Sommersemester 2024

Evolutionary Robotics

Inhalt

Evolutionary robotics belongs to the field of artificial intelligence, in particular machine learning. Key idea is to use optimization methods to synthesize controllers for mobile robots.

"Evolutionary robotics is a new technique for automatic creation of autonomous robots. It is inspired by the Darwinian principle of selective reproduction of the fittest. It is a new approach which looks at robots as autonomous artificial organisms that develop their own skills in close interaction with the environment without human intervention. Heavily drawing from natural sciences like biology and ethology, evolutionary robotics makes use of tools like neural networks, genetic algorithms, dynamic systems, and biomorphic engineering." (Nolfi and Floreano, 'Evolutionary Robotics')

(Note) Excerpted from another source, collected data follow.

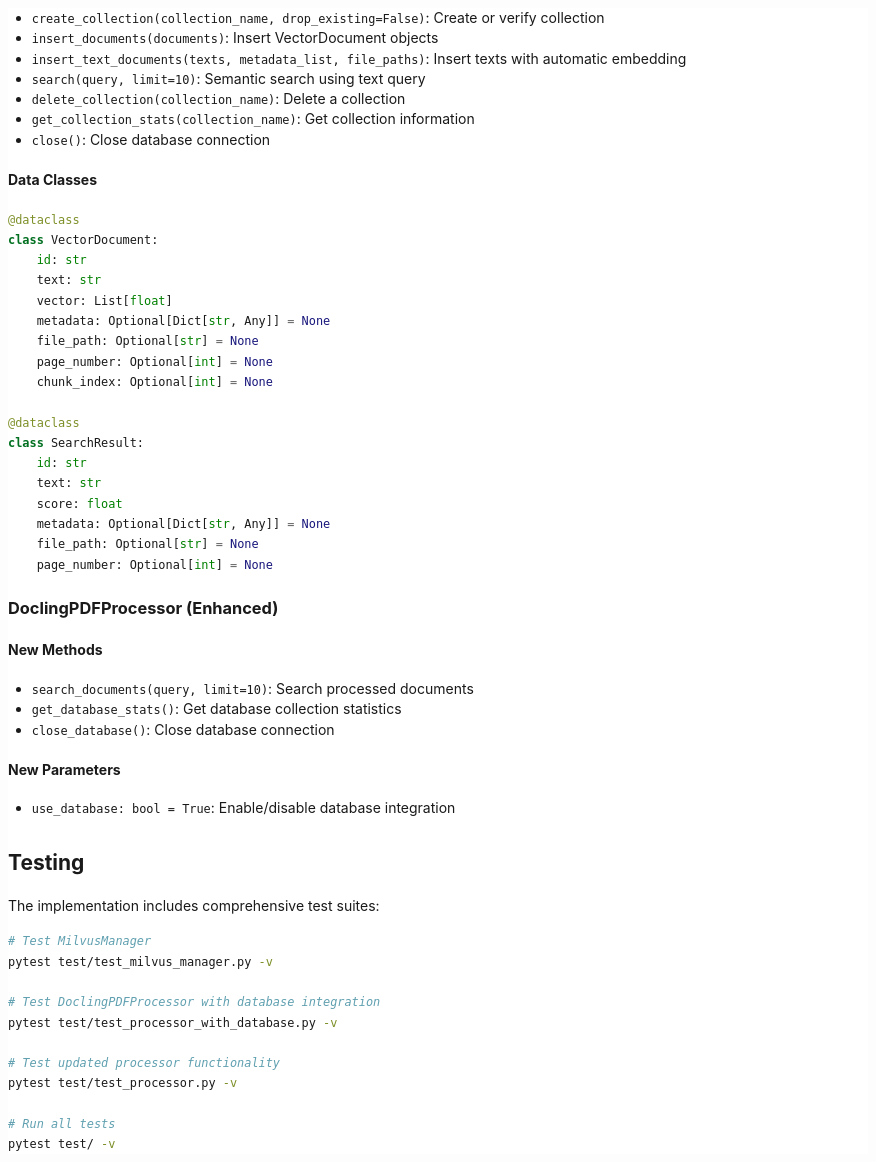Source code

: - `create_collection(collection_name, drop_existing=False)`: Create or verify collection
- `insert_documents(documents)`: Insert VectorDocument objects
- `insert_text_documents(texts, metadata_list, file_paths)`: Insert texts with automatic embedding
- `search(query, limit=10)`: Semantic search using text query
- `delete_collection(collection_name)`: Delete a collection
- `get_collection_stats(collection_name)`: Get collection information
- `close()`: Close database connection

#### Data Classes

```python
@dataclass
class VectorDocument:
    id: str
    text: str
    vector: List[float]
    metadata: Optional[Dict[str, Any]] = None
    file_path: Optional[str] = None
    page_number: Optional[int] = None
    chunk_index: Optional[int] = None

@dataclass
class SearchResult:
    id: str
    text: str
    score: float
    metadata: Optional[Dict[str, Any]] = None
    file_path: Optional[str] = None
    page_number: Optional[int] = None
```

### DoclingPDFProcessor (Enhanced)

#### New Methods

- `search_documents(query, limit=10)`: Search processed documents
- `get_database_stats()`: Get database collection statistics
- `close_database()`: Close database connection

#### New Parameters

- `use_database: bool = True`: Enable/disable database integration

## Testing

The implementation includes comprehensive test suites:

```bash
# Test MilvusManager
pytest test/test_milvus_manager.py -v

# Test DoclingPDFProcessor with database integration
pytest test/test_processor_with_database.py -v

# Test updated processor functionality
pytest test/test_processor.py -v

# Run all tests
pytest test/ -v
```
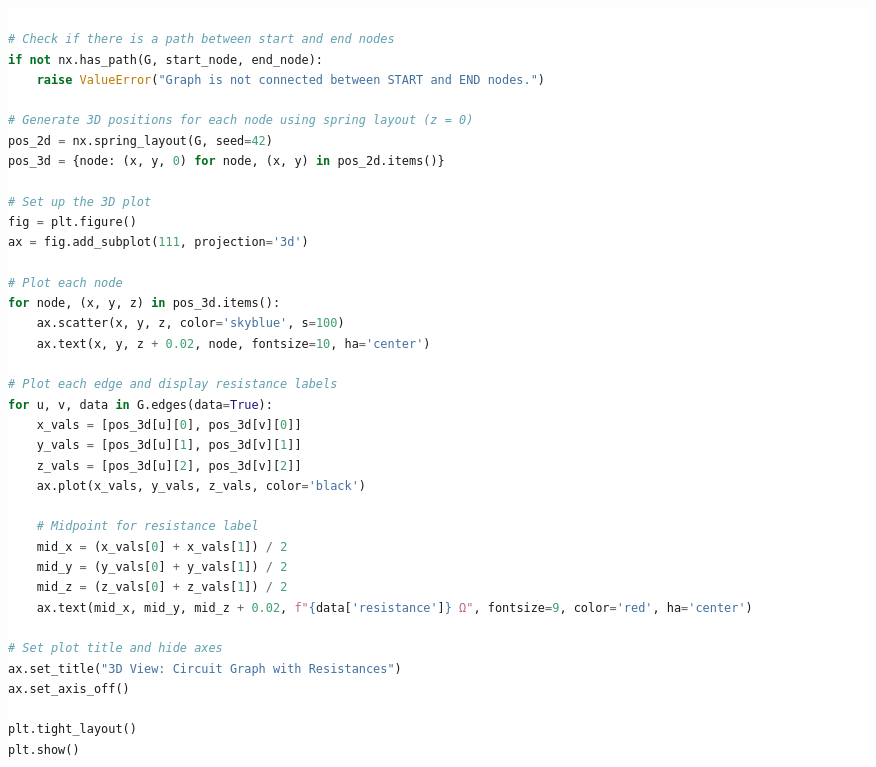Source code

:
 ```python

# Check if there is a path between start and end nodes
if not nx.has_path(G, start_node, end_node):
    raise ValueError("Graph is not connected between START and END nodes.")

# Generate 3D positions for each node using spring layout (z = 0)
pos_2d = nx.spring_layout(G, seed=42)
pos_3d = {node: (x, y, 0) for node, (x, y) in pos_2d.items()}

# Set up the 3D plot
fig = plt.figure()
ax = fig.add_subplot(111, projection='3d')

# Plot each node
for node, (x, y, z) in pos_3d.items():
    ax.scatter(x, y, z, color='skyblue', s=100)
    ax.text(x, y, z + 0.02, node, fontsize=10, ha='center')

# Plot each edge and display resistance labels
for u, v, data in G.edges(data=True):
    x_vals = [pos_3d[u][0], pos_3d[v][0]]
    y_vals = [pos_3d[u][1], pos_3d[v][1]]
    z_vals = [pos_3d[u][2], pos_3d[v][2]]
    ax.plot(x_vals, y_vals, z_vals, color='black')

    # Midpoint for resistance label
    mid_x = (x_vals[0] + x_vals[1]) / 2
    mid_y = (y_vals[0] + y_vals[1]) / 2
    mid_z = (z_vals[0] + z_vals[1]) / 2
    ax.text(mid_x, mid_y, mid_z + 0.02, f"{data['resistance']} Ω", fontsize=9, color='red', ha='center')

# Set plot title and hide axes
ax.set_title("3D View: Circuit Graph with Resistances")
ax.set_axis_off()

plt.tight_layout()
plt.show()
```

"An initial population of different artificial chromosomes, each encoding the control system (and sometimes the morphology) of a robot, are randomly created and put in the environment. Each robot (physical or simulated) is then let free to act (move, look around, manipulate) according to a genetically specified controller while its performance on various tasks is automatically evaluated. The fittest robots are allowed to reproduce (sexually or asexually) by generating copies of their genotypes with the addition of changes introduced by some genetic operators (e.g., mutations, crossover, duplication). This process is repeated for a number of generations until an individual is born which satisfies the performance criterion (fitness function) set by the experimenter." (Nolfi and Floreano, 'Evolutionary Robotics')

In difference to the application of evolutionary algorithms in optimization, challenges in evolutionary robotics are autonomy, time efficiency, and the complexity of fitness space and search space. The course covers the biological fundamentals, an overview of evolutionary algorithms, artificial neural networks, how to evolve robots, co-evolution, and a number of sophisticated state-of-the-art techniques to improve the performance of the evolutionary robotics approach.

Literatur

  • Nolfi, S. and Floreano, D. Evolutionary Robotics: The Biology, Intelligence, and Technology of Self-Organizing Machines, MIT Press, 2001
  • Bongard, J. C. (2013). Evolutionary robotics. Communications of the ACM, 56(8), 74-83.
  • Eiben, A. E., & Smith, J. (2015). From evolutionary computation to the evolution of things. Nature, 521(7553), 476-482.